● TRY IT
The expected response is a copy of every line in the entries below that includes the word "Sicherheitsimplementierung".

[[ EXERCISE INPUT, beginning ]]

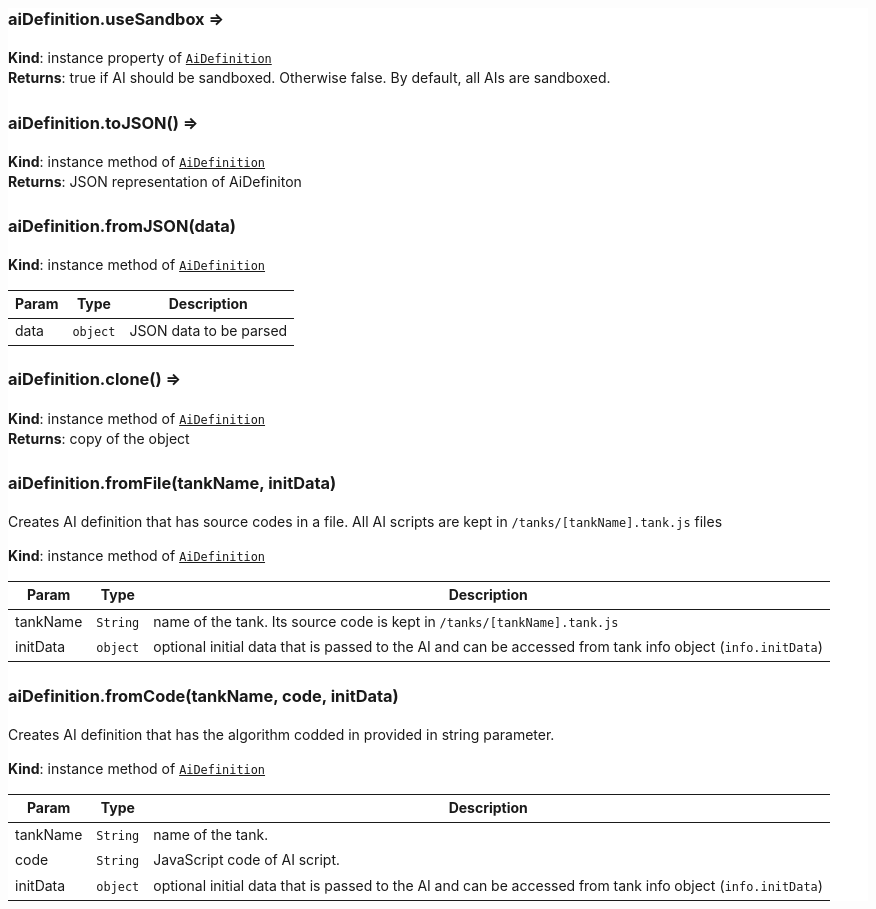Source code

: ### aiDefinition.useSandbox ⇒
**Kind**: instance property of [<code>AiDefinition</code>](#AiDefinition)  
**Returns**: true if AI should be sandboxed. Otherwise false. By default, all AIs are sandboxed.  
<a name="AiDefinition+toJSON"></a>

### aiDefinition.toJSON() ⇒
**Kind**: instance method of [<code>AiDefinition</code>](#AiDefinition)  
**Returns**: JSON representation of AiDefiniton  
<a name="AiDefinition+fromJSON"></a>

### aiDefinition.fromJSON(data)
**Kind**: instance method of [<code>AiDefinition</code>](#AiDefinition)  

| Param | Type | Description |
| --- | --- | --- |
| data | <code>object</code> | JSON data to be parsed |

<a name="AiDefinition+clone"></a>

### aiDefinition.clone() ⇒
**Kind**: instance method of [<code>AiDefinition</code>](#AiDefinition)  
**Returns**: copy of the object  
<a name="AiDefinition+fromFile"></a>

### aiDefinition.fromFile(tankName, initData)
Creates AI definition that has source codes in a file. All AI scripts
are kept in `/tanks/[tankName].tank.js` files

**Kind**: instance method of [<code>AiDefinition</code>](#AiDefinition)  

| Param | Type | Description |
| --- | --- | --- |
| tankName | <code>String</code> | name of the tank. Its source code is kept in `/tanks/[tankName].tank.js` |
| initData | <code>object</code> | optional initial data that is passed to the AI and can be accessed from tank info object (`info.initData`) |

<a name="AiDefinition+fromCode"></a>

### aiDefinition.fromCode(tankName, code, initData)
Creates AI definition that has the algorithm codded in provided in string parameter.

**Kind**: instance method of [<code>AiDefinition</code>](#AiDefinition)  

| Param | Type | Description |
| --- | --- | --- |
| tankName | <code>String</code> | name of the tank. |
| code | <code>String</code> | JavaScript code of AI script. |
| initData | <code>object</code> | optional initial data that is passed to the AI and can be accessed from tank info object (`info.initData`) |

<a name="AiDefinition+assignToTeam"></a>
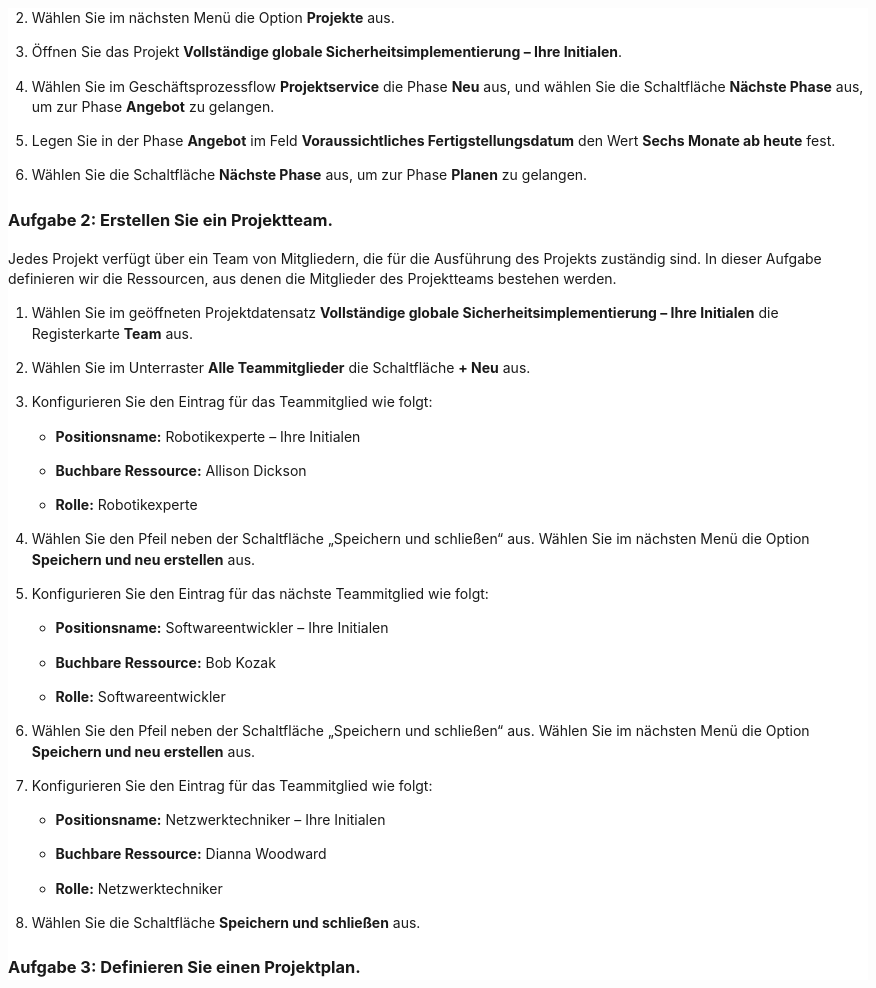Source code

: 2. Wählen Sie im nächsten Menü die Option **Projekte** aus.

3. Öffnen Sie das Projekt **Vollständige globale Sicherheitsimplementierung – Ihre Initialen**. 

4. Wählen Sie im Geschäftsprozessflow **Projektservice** die Phase **Neu** aus, und wählen Sie die Schaltfläche **Nächste Phase** aus, um zur Phase **Angebot** zu gelangen. 

5. Legen Sie in der Phase **Angebot** im Feld **Voraussichtliches Fertigstellungsdatum** den Wert **Sechs Monate ab heute** fest. 

6. Wählen Sie die Schaltfläche **Nächste Phase** aus, um zur Phase **Planen** zu gelangen. 

 
### <a name="task-2-create-a-project-team"></a>Aufgabe 2: Erstellen Sie ein Projektteam.

Jedes Projekt verfügt über ein Team von Mitgliedern, die für die Ausführung des Projekts zuständig sind. In dieser Aufgabe definieren wir die Ressourcen, aus denen die Mitglieder des Projektteams bestehen werden. 

 
1. Wählen Sie im geöffneten Projektdatensatz **Vollständige globale Sicherheitsimplementierung – Ihre Initialen** die Registerkarte **Team** aus.

2. Wählen Sie im Unterraster **Alle Teammitglieder** die Schaltfläche **+ Neu** aus.

3. Konfigurieren Sie den Eintrag für das Teammitglied wie folgt:

    - **Positionsname:** Robotikexperte – Ihre Initialen

    - **Buchbare Ressource:** Allison Dickson

    - **Rolle:** Robotikexperte

4. Wählen Sie den Pfeil neben der Schaltfläche „Speichern und schließen“ aus. Wählen Sie im nächsten Menü die Option **Speichern und neu erstellen** aus.

5. Konfigurieren Sie den Eintrag für das nächste Teammitglied wie folgt:

    - **Positionsname:** Softwareentwickler – Ihre Initialen

    - **Buchbare Ressource:** Bob Kozak

    - **Rolle:** Softwareentwickler

6. Wählen Sie den Pfeil neben der Schaltfläche „Speichern und schließen“ aus. Wählen Sie im nächsten Menü die Option **Speichern und neu erstellen** aus.

7. Konfigurieren Sie den Eintrag für das Teammitglied wie folgt:

    - **Positionsname:** Netzwerktechniker – Ihre Initialen

    - **Buchbare Ressource:** Dianna Woodward

    - **Rolle:** Netzwerktechniker

8. Wählen Sie die Schaltfläche **Speichern und schließen** aus.


### <a name="task-3-define-a-project-schedule"></a>Aufgabe 3: Definieren Sie einen Projektplan.
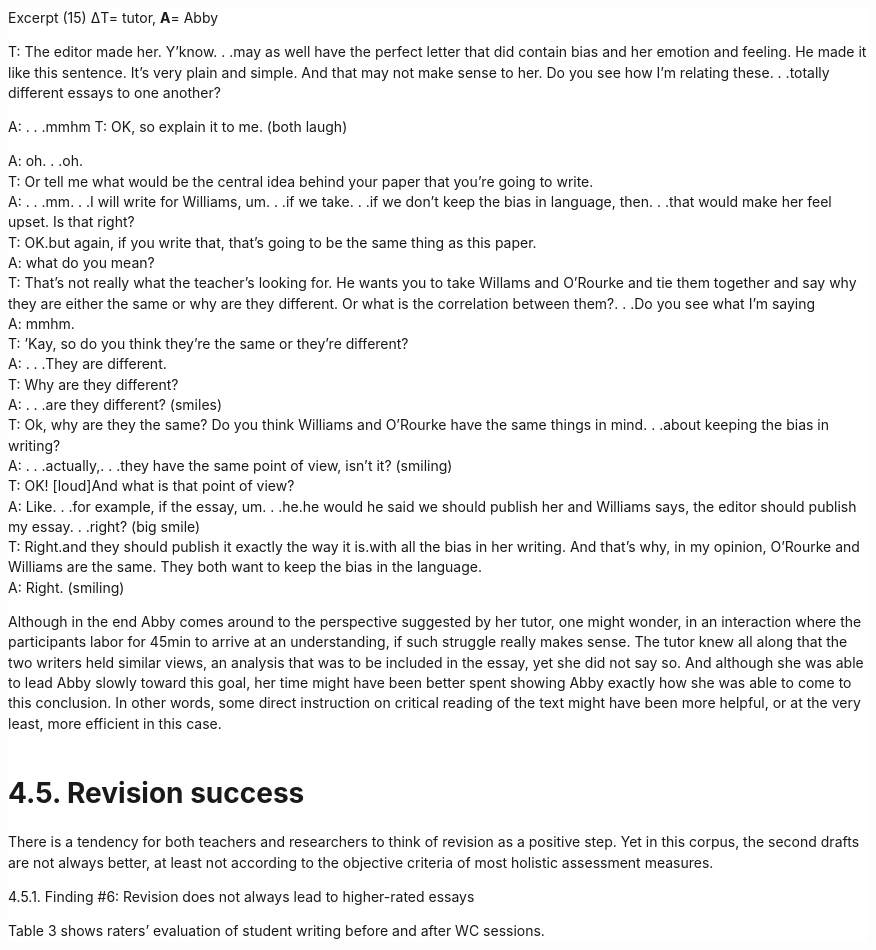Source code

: Excerpt (15) $\mathrm { \Delta T = }$ tutor, $\mathbf { A } =$ Abby

T: The editor made her. Y’know. . .may as well have the perfect letter that did contain bias and her emotion and feeling. He made it like this sentence. It’s very plain and simple. And that may not make sense to her. Do you see how I’m relating these. . .totally different essays to one another?

A: . . .mmhm T: OK, so explain it to me. (both laugh)

A: oh. . .oh.   
T: Or tell me what would be the central idea behind your paper that you’re going to write.   
A: . . .mm. . .I will write for Williams, um. . .if we take. . .if we don’t keep the bias in language, then. . .that would make her feel upset. Is that right?   
T: OK.but again, if you write that, that’s going to be the same thing as this paper.   
A: what do you mean?   
T: That’s not really what the teacher’s looking for. He wants you to take Willams and O’Rourke and tie them together and say why they are either the same or why are they different. Or what is the correlation between them?. . .Do you see what I’m saying   
A: mmhm.   
T: ’Kay, so do you think they’re the same or they’re different?   
A: . . .They are different.   
T: Why are they different?   
A: . . .are they different? (smiles)   
T: Ok, why are they the same? Do you think Williams and O’Rourke have the same things in mind. . .about keeping the bias in writing?   
A: . . .actually,. . .they have the same point of view, isn’t it? (smiling)   
T: OK! [loud]And what is that point of view?   
A: Like. . .for example, if the essay, um. . .he.he would he said we should publish her and Williams says, the editor should publish my essay. . .right? (big smile)   
T: Right.and they should publish it exactly the way it is.with all the bias in her writing. And that’s why, in my opinion, O’Rourke and Williams are the same. They both want to keep the bias in the language.   
A: Right. (smiling)

Although in the end Abby comes around to the perspective suggested by her tutor, one might wonder, in an interaction where the participants labor for $4 5 \mathrm { { m i n } }$ to arrive at an understanding, if such struggle really makes sense. The tutor knew all along that the two writers held similar views, an analysis that was to be included in the essay, yet she did not say so. And although she was able to lead Abby slowly toward this goal, her time might have been better spent showing Abby exactly how she was able to come to this conclusion. In other words, some direct instruction on critical reading of the text might have been more helpful, or at the very least, more efficient in this case.

# 4.5. Revision success

There is a tendency for both teachers and researchers to think of revision as a positive step. Yet in this corpus, the second drafts are not always better, at least not according to the objective criteria of most holistic assessment measures.

4.5.1. Finding #6: Revision does not always lead to higher-rated essays

Table 3 shows raters’ evaluation of student writing before and after WC sessions.
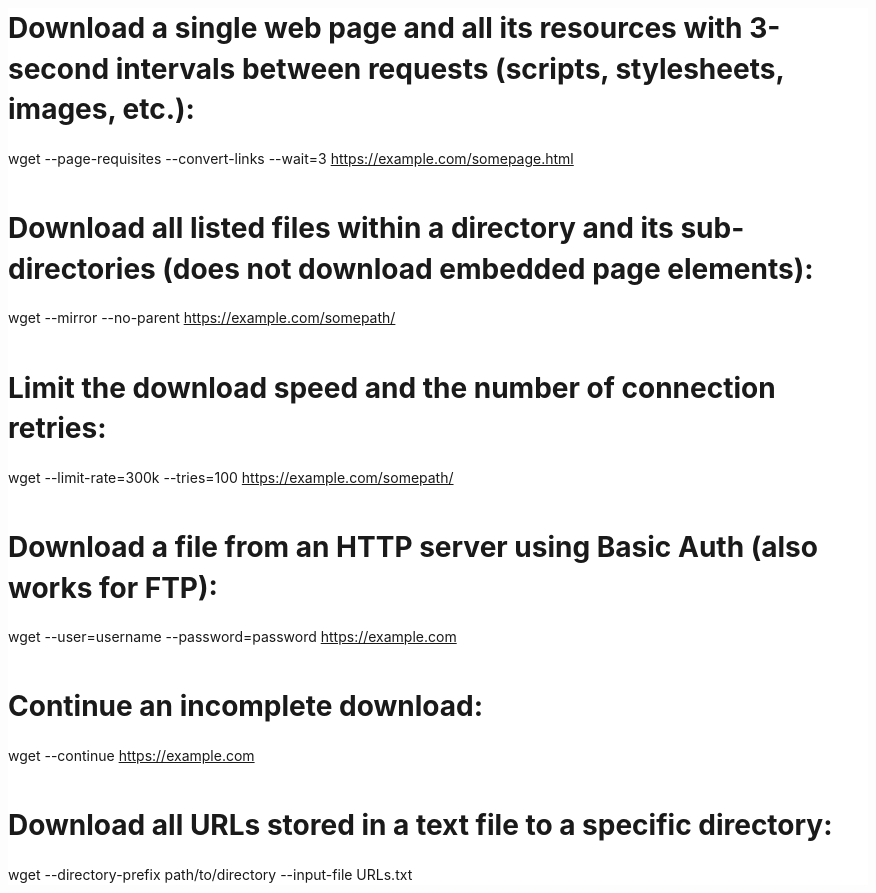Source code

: # Download a single web page and all its resources with 3-second intervals between requests (scripts, stylesheets, images, etc.):
wget --page-requisites --convert-links --wait=3 https://example.com/somepage.html

# Download all listed files within a directory and its sub-directories (does not download embedded page elements):
wget --mirror --no-parent https://example.com/somepath/

# Limit the download speed and the number of connection retries:
wget --limit-rate=300k --tries=100 https://example.com/somepath/

# Download a file from an HTTP server using Basic Auth (also works for FTP):
wget --user=username --password=password https://example.com

# Continue an incomplete download:
wget --continue https://example.com

# Download all URLs stored in a text file to a specific directory:
wget --directory-prefix path/to/directory --input-file URLs.txt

[[ EXERCISE INPUT, end ]]

● SOLUTION TO THE PROBLEM
3. Öffnen Sie das Projekt **Vollständige globale Sicherheitsimplementierung – Ihre Initialen**. 
1. Wählen Sie im geöffneten Projektdatensatz **Vollständige globale Sicherheitsimplementierung – Ihre Initialen** die Registerkarte **Team** aus.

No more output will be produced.